**Fragmento del documento**:
-*-*-

La vida espiritual es por consiguiente el cimiento, la base sólida sobre la que se funda una vida misionera. Gracias a ella vive el misio­nero «en plena docilidad al Espíritu, docilidad que le compromete a dejarse formar interiormente por él, para hacerse semejante a Cristo siempre» (La Misión del Redentor, n° 87). El tiempo dedicado a la vida espiritual no es un tiempo perdido para la misión porque, «cuanto más se dejen conformar a Cristo las personas consagradas, más le harán presente y operante en la historia para la salvación de los hombres» (Caminar desde Cristo, n° 9). Además, una manera privile­giada de «revestirse de Cristo», es dedicar regularmente, cada día, «momentos apropiados para un diálogo silencioso y profundo con Aquel que nos sabemos amados, y compartir con él lo que hemos vivido y recibir la luz para proseguir nuestro camino cotidiano» (Cami­nar desde Cristo, n° 25). Gracias a este tiempo fuerte, el misionero evitará la mediocridad en su vida humana y espiritual, el aburguesa­miento progresivo, la mentalidad consumista como la tentación de la eficacia y el activismo. Sí, un verdadero misionero, es aquel que asume los medios de una vida espiritual auténtica: su vida es la pro­clamación del primado de la gracia; sin Jesucristo, él sabe que no puede hacer nada; en cambio, él puede todo en aquel que le da la fuerza. «Dadme un hombre de oración y será capaz de todo» (Confe­rencia sin fecha; SVP.ES XI, 778). «Se necesita la vida interior, hay que procurarla; si falta, falta todo; […] Procuremos, hermanos míos, hacernos interiores, hacer que Jesucristo reine en nosotros…» (Conferencia, 21 febrero 1659; SVP.ES XI, 429 s.) decía san Vicente.

-*-*-

**Registros proporcionados**:
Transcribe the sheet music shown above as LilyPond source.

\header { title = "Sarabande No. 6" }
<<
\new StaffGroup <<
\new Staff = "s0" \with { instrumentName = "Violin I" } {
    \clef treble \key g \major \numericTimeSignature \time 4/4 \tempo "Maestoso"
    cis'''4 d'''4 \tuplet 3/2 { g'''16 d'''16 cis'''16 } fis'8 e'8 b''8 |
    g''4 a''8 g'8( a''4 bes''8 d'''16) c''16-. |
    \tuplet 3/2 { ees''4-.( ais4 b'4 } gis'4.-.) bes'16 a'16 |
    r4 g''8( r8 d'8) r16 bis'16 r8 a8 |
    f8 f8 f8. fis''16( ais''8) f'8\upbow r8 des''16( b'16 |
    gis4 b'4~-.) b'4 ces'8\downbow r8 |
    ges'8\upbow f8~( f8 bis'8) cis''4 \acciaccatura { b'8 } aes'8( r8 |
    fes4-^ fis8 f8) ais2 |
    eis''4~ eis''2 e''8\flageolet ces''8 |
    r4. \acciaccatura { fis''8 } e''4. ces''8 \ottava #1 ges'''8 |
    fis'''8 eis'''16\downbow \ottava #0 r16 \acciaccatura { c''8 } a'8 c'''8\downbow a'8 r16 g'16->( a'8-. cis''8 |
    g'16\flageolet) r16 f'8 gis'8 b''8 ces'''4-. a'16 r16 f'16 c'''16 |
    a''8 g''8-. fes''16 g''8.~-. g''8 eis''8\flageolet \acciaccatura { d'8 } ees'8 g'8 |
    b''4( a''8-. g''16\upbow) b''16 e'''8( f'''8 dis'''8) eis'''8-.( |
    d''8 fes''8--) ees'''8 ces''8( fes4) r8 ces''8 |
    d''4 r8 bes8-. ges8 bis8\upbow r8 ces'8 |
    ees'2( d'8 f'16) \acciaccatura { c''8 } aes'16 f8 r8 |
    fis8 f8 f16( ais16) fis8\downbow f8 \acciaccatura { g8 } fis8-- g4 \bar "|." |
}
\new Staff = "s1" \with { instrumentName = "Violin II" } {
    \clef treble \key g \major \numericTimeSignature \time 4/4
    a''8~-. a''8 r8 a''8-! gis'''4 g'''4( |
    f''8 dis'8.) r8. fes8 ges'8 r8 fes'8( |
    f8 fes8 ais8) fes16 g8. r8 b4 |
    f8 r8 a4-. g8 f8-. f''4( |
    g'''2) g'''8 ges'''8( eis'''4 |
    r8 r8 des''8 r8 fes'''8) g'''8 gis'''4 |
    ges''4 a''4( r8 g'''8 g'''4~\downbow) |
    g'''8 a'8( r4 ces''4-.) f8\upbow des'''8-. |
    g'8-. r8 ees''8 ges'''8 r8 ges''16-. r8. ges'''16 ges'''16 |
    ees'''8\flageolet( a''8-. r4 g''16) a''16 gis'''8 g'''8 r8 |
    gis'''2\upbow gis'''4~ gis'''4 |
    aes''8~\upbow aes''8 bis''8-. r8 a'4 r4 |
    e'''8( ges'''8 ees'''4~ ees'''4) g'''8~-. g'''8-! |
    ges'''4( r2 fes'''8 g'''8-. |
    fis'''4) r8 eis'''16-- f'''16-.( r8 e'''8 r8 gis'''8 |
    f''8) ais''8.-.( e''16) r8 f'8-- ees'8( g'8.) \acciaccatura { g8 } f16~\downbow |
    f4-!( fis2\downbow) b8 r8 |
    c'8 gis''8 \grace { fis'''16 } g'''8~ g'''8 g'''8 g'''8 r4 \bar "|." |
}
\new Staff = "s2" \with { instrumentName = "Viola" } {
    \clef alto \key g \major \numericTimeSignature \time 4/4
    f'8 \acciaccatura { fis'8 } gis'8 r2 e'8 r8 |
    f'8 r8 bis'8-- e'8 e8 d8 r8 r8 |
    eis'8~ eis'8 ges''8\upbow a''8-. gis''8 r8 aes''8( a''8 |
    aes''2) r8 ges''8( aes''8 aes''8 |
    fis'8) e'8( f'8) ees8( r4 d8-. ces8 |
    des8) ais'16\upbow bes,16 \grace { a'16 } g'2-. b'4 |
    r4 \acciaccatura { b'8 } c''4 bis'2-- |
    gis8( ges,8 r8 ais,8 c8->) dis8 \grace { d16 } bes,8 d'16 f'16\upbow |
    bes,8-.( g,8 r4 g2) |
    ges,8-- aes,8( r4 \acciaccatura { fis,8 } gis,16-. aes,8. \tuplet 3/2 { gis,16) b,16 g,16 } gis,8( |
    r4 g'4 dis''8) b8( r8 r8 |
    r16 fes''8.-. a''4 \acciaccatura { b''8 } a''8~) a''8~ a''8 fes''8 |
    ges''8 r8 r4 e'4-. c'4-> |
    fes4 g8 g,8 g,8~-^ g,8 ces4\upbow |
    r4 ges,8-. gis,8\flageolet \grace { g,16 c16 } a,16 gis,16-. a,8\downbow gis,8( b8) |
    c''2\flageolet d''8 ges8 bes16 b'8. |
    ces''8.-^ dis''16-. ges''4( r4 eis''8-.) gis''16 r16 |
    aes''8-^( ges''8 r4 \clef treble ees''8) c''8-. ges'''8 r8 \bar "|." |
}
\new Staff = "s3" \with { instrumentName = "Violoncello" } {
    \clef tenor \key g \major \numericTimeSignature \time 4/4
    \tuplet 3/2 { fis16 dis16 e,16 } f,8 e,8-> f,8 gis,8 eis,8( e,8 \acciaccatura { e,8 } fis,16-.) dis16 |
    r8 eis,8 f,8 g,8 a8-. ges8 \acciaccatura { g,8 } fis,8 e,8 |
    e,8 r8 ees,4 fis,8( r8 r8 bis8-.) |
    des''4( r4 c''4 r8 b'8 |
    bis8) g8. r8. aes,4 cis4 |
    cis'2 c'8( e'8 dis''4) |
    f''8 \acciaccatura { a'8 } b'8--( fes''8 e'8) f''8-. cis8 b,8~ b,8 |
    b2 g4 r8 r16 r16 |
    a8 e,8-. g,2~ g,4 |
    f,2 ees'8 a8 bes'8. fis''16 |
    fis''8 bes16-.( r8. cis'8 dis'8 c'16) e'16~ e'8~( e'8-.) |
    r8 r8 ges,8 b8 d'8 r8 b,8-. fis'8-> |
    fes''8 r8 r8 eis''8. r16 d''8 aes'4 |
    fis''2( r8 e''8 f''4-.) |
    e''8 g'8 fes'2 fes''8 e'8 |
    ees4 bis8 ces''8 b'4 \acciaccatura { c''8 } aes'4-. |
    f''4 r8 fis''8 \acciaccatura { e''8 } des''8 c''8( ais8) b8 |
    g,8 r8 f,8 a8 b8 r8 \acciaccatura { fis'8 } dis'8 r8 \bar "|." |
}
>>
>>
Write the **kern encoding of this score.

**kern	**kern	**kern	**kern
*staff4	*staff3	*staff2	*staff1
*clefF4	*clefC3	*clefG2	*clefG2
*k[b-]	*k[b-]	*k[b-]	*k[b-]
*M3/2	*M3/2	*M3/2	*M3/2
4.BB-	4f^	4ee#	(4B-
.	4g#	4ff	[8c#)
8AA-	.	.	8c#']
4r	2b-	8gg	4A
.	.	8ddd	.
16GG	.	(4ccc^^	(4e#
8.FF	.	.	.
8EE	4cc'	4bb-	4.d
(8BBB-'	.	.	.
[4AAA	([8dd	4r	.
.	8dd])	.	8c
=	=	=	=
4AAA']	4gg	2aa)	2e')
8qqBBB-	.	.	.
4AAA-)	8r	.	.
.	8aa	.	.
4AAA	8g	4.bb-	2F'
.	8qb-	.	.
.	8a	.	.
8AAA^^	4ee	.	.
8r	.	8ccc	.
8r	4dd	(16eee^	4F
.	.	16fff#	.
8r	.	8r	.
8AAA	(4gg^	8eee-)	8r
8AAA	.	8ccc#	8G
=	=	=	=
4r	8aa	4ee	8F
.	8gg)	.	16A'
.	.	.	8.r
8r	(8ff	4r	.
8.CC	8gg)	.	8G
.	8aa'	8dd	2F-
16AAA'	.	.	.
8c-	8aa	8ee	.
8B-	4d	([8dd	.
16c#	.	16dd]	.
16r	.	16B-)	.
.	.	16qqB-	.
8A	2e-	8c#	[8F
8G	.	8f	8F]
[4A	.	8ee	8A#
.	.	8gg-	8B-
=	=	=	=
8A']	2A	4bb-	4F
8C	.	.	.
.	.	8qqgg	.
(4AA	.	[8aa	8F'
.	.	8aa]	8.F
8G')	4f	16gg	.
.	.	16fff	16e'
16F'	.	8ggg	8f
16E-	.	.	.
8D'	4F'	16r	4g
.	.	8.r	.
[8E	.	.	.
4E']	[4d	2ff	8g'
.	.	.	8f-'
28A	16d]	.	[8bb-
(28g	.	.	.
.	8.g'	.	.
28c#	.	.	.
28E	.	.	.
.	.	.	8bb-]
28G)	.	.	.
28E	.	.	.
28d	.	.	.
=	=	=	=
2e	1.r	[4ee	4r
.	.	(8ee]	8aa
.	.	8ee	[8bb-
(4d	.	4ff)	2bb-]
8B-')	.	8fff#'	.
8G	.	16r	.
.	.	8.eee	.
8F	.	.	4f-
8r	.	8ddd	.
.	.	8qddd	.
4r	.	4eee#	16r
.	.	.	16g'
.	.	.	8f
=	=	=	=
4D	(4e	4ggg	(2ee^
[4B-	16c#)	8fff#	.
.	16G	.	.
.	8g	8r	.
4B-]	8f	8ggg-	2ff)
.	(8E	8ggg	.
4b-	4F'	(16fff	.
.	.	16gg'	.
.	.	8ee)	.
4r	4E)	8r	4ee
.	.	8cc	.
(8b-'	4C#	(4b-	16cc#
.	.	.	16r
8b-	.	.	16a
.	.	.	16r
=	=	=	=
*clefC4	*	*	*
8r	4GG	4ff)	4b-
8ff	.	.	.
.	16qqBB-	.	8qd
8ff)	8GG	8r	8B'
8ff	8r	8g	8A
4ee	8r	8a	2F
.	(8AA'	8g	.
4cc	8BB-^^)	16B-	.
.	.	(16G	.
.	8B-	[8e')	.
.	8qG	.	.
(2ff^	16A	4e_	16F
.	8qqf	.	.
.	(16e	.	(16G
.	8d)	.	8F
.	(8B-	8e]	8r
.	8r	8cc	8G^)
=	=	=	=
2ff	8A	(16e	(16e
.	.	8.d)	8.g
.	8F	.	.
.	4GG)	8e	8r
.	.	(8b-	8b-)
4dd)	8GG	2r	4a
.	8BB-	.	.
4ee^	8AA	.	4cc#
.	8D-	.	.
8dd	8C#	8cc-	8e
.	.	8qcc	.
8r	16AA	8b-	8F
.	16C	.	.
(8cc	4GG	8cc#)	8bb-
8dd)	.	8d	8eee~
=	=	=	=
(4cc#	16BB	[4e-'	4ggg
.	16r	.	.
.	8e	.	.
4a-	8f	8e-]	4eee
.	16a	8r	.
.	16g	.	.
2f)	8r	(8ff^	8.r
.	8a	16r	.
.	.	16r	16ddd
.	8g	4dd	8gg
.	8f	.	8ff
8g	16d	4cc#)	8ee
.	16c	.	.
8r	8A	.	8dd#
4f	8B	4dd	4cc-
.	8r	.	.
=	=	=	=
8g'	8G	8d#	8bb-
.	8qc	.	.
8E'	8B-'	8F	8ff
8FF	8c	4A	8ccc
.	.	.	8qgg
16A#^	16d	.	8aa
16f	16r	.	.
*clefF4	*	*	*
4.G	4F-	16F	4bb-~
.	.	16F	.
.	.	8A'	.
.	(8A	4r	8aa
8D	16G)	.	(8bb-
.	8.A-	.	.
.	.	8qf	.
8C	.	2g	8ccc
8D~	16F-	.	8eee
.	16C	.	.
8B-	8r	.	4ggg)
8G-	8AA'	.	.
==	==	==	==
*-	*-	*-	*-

-*-*-

**Ejercicios para resolver**:
**a.** Responde con datos del texto sobre la vida espiritual del misionero:
(i) ¿Qué obra se cita con el n° 87?
(ii) ¿Qué frase viene de la conferencia sin fecha?
(iii) ¿Qué fecha tiene la conferencia citada al final?
**b.** Reúne todas las líneas de los registros que contengan la cadena "ottava".

**Respuestas a continuación**:
**a.**
(i) La Misión del Redentor.
(ii) «Dadme un hombre de oración y será capaz de todo».
(iii) El 21 de febrero de 1659.

**b.**
    r4. \acciaccatura { fis''8 } e''4. ces''8 \ottava #1 ges'''8 |
    fis'''8 eis'''16\downbow \ottava #0 r16 \acciaccatura { c''8 } a'8 c'''8\downbow a'8 r16 g'16->( a'8-. cis''8 |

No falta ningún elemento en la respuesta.